The group also knew of a few viral versions of PDE. One happened to be in a human pathogen, rotavirus A virus while the other was found in the mouse in the form of mouse coronavirus.In this latter case, the actual sequence of the protein was known and as it was also a coronavirus, provided a good base upon which the search for PDE in MERS-CoV could begin.
An examination of the genetic code of MERS-CoV gave them the first hint they were on the right track. One of the proteins expressed by the virus, known as NS4b, had a similar structure and alignment to the NS2 of the mouse coronavirus. Further examinations at other coronaviruses revealed this was definitely close at least in terms of computer modeling.
To prove this was the protein of interest, they had to show it could cleave the oligoadenylate. They cloned the NS4b gene into a bacterium and then mass produced it so they could run the enzyme studies. As expected, the protein did the job; they had found their target.
The only remaining experiment involved taking out the NS4b gene and observing in a cell culture model. If this was the only evasion technique, these mutated viruses would simply die off. But they didn’t, suggesting PDE is just one of the ways MERS-CoV can avoid being killed in the cell.
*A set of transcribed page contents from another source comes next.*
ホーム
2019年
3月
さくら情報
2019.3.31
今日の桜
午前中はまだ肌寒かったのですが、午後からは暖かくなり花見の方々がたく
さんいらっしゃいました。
The results of the study clearly point out the difficulties in understanding viral pathogenesis. While the team did find the enzyme they expected and it did perform the job they hypothesized, when it came to the actual infection, there was more to the equation. Even so, this study provides valuable information and will no doubt help in the future to find ways to combat and eventually beat MERS-CoV in the future.